InduBond Technology The InduBond technology is a 5 years old technology developed and patented by Chemplate Materials to improve all the limitations of the previously mentioned technologies. As a reference, companies including Ruwel, Würth, Hitachi are among more than 70 companies around the world enjoying the advantages of our first generation of InduBond technology. The InduBond technology utilizes induction heated bonding heads that heat up copper etched patterns on both sides of each layer of the multilayer assembly stack. This etched copper pads heat up by means of a high frequency magnetic field that passes across the surfaces, producing high Eddy currents. Each copper pattern is penetrated by the same magnitude of magnetic field. All copper patterns on each of the layers are heated with the same energy and therefore polymerization of the resin is uniform throughout the stack. The high frequency magnetic field is produced by highly developed magnetic heads that remain cold (ambience temperature) and energise only during the bonding process.

The magnetic electrode heads having a slightly larger surface area than the copper pattern, apply only the minimum of pressure to the stack. Heat is generated using the copper of the circuit to transfer the heat to the resin of the prepregs above and below the inner layers to polymerize the bonding points.

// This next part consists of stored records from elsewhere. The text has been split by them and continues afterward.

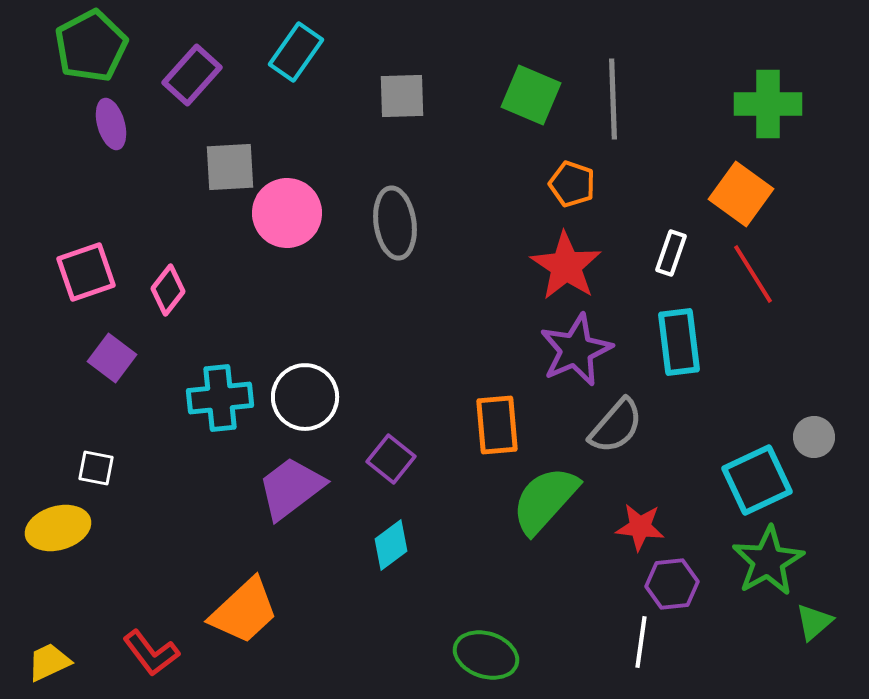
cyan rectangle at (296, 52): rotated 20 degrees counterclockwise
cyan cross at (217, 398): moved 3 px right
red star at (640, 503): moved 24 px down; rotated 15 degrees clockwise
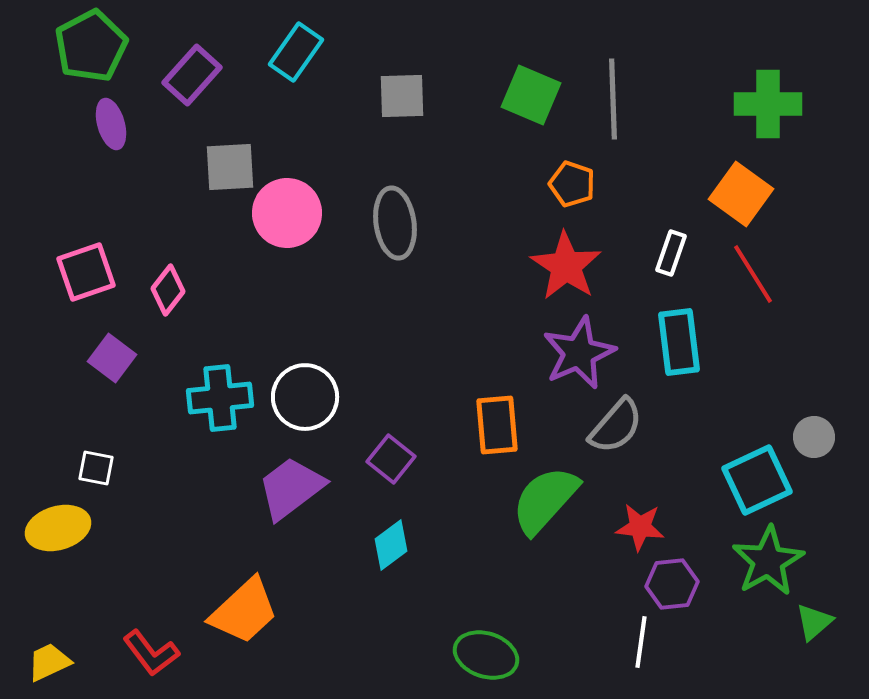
purple star at (576, 350): moved 3 px right, 3 px down
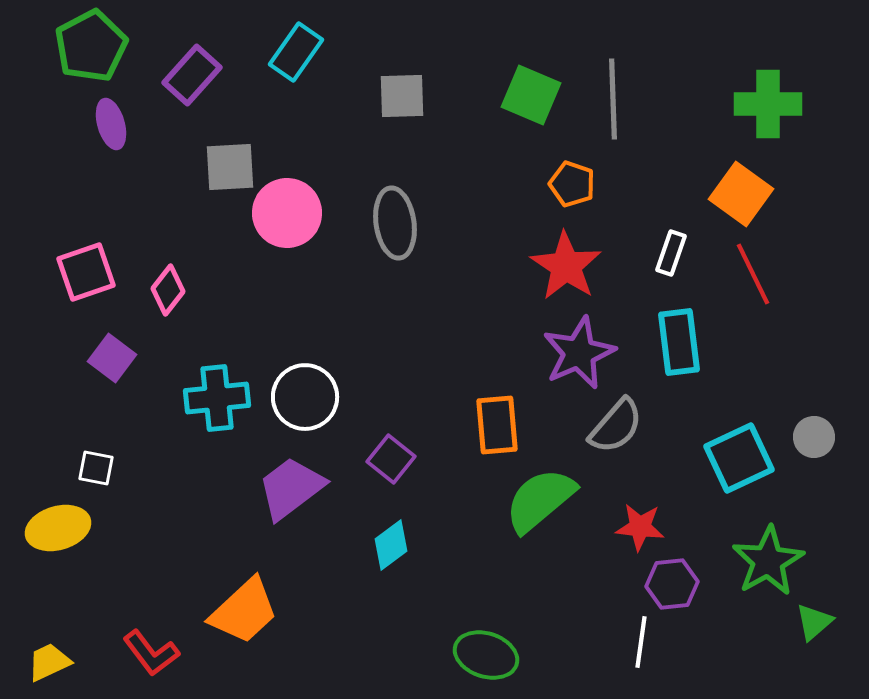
red line at (753, 274): rotated 6 degrees clockwise
cyan cross at (220, 398): moved 3 px left
cyan square at (757, 480): moved 18 px left, 22 px up
green semicircle at (545, 500): moved 5 px left; rotated 8 degrees clockwise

The result of the inductive bonding point, is a flat final uniform thickness of the multilayer circuit before pressing. Uniform polymerization of resin around the inductive bonding points of the stack is achieved. The bonding points achieved by InduBond technology are elastic and flat, without over thickness. They are capable of withstanding the dilations and contractions of the hot-press cycles. Each bonded point provides maximum assurance that the linear movement of all layers in a multilayer stack will be uniform. The added benefit is minimal internal tensions that cause warping and deformations and moreover reducing the distortions and misalignments between inner layers.

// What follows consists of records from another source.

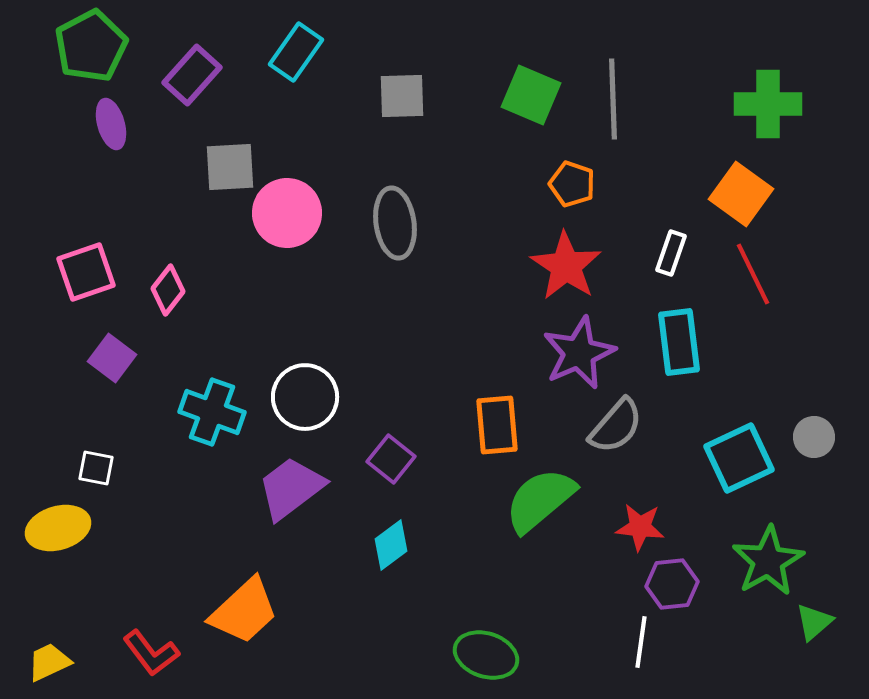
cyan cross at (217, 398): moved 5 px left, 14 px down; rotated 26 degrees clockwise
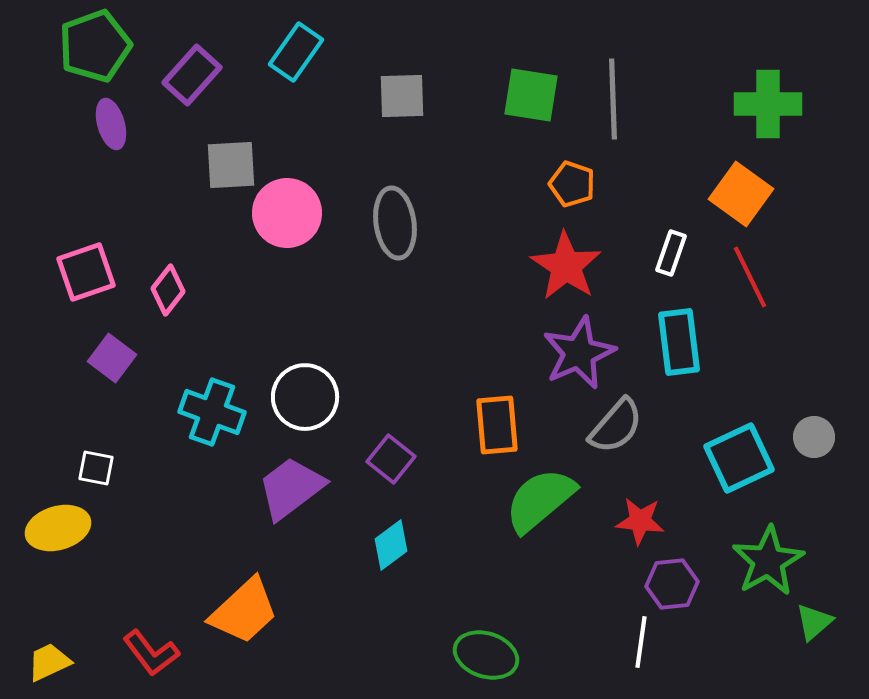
green pentagon at (91, 46): moved 4 px right; rotated 8 degrees clockwise
green square at (531, 95): rotated 14 degrees counterclockwise
gray square at (230, 167): moved 1 px right, 2 px up
red line at (753, 274): moved 3 px left, 3 px down
red star at (640, 527): moved 6 px up
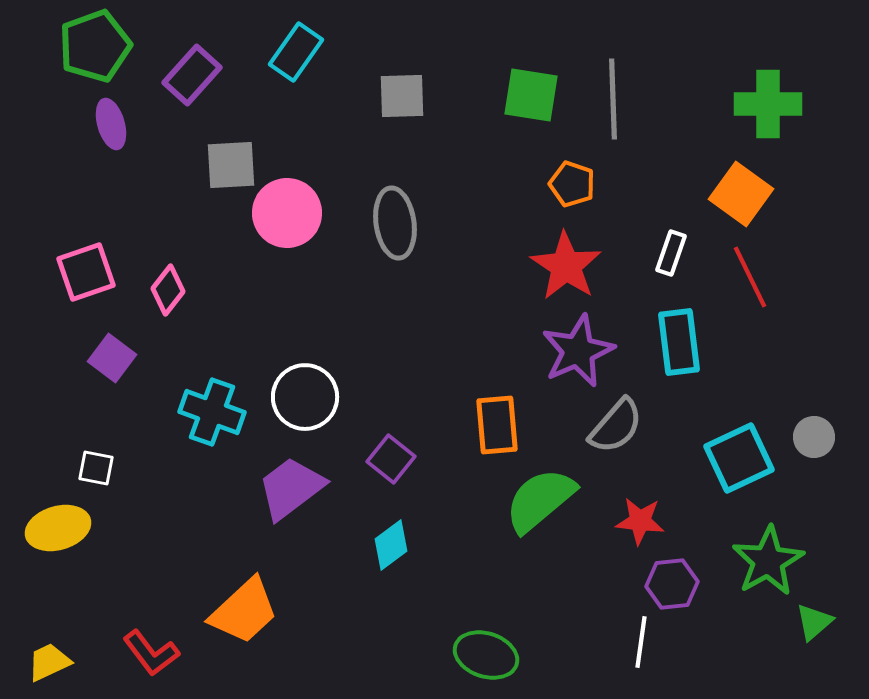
purple star at (579, 353): moved 1 px left, 2 px up
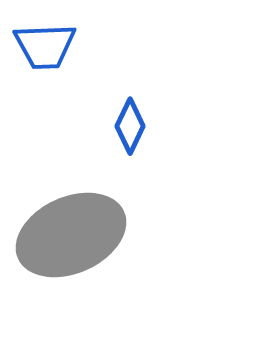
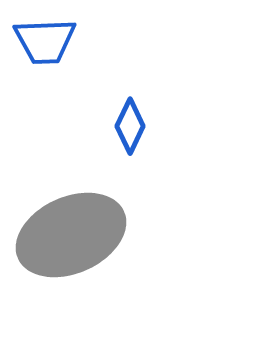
blue trapezoid: moved 5 px up
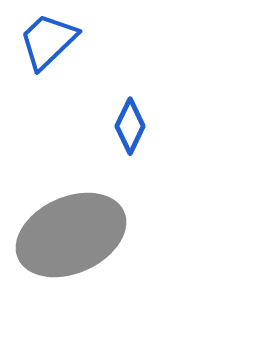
blue trapezoid: moved 3 px right; rotated 138 degrees clockwise
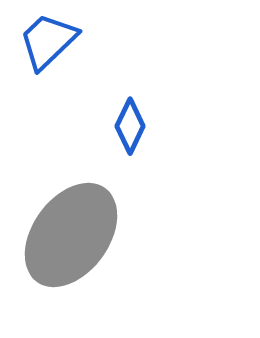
gray ellipse: rotated 30 degrees counterclockwise
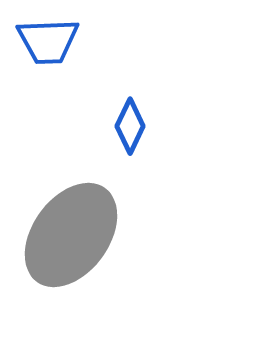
blue trapezoid: rotated 138 degrees counterclockwise
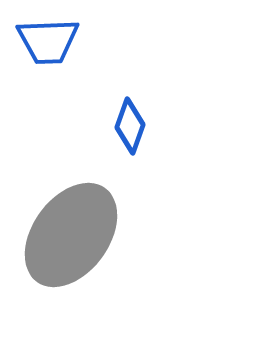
blue diamond: rotated 6 degrees counterclockwise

Advantages: - Ergonomic design (more comfortable operator working methods compared to other machines, and improved handling around the work area to dispense the inner layers). - Compact machine (small lay out). - No thickness limit for high quality bonding. (The mechanical limit is about 30mm, the template pin height is nominally 10mm). - Flat finishing surface. No over thickness points provide: Cost savings due to increased life expectancy of separator press plates (if the stacks are flat, no press plates damage will result). Perfect pressure transferred to all layer surfaces within the stack during the press cycle. (Lineal resin flow, reduces internal stresses of the material helping to minimize bending effects). Highly stable bonding points maintain their integrity during the press cycle. (No misalignment caused by fractures or breakage). Controlled polymerization provides flat elastic bonding points that accommodate the different movements of the inner layers during press cycle without losing the registration. (reliable process and therefore less scrap). - The induction method allows 2 or 3 multilayer assemblies to be bonded simultaneously. The assemblies can be registered in the same pin tool (no prepreg sheet between each multilayer assembly). - Increased productivity available (using optional low cost pre-assembly station it is possible double the production (similar to a double drawer machine). - The InduBond heads are protected with a non-adherence material that provides a clean surface for high quality bonding. - Easy set up by touch screen for different multilayer constructions or different materials.

- Easy access to the components and low maintenance. - Safe electric power, the InduBond heads (total 3kw) are always off until the bonding cycle is initiated (standard bonding cycle from 30 to 45 seconds). Disadvantages: - The machine is a little more expensive, but easily recoverable by the money saved by increased press plate longevity. - The cycle time for a single assembly is a little longer that the rivet system. However the total production can be the same or higher if 2 or 3 assemblies are bonded at the same time, or if the machine is upgraded with the low cost pre-assembly station.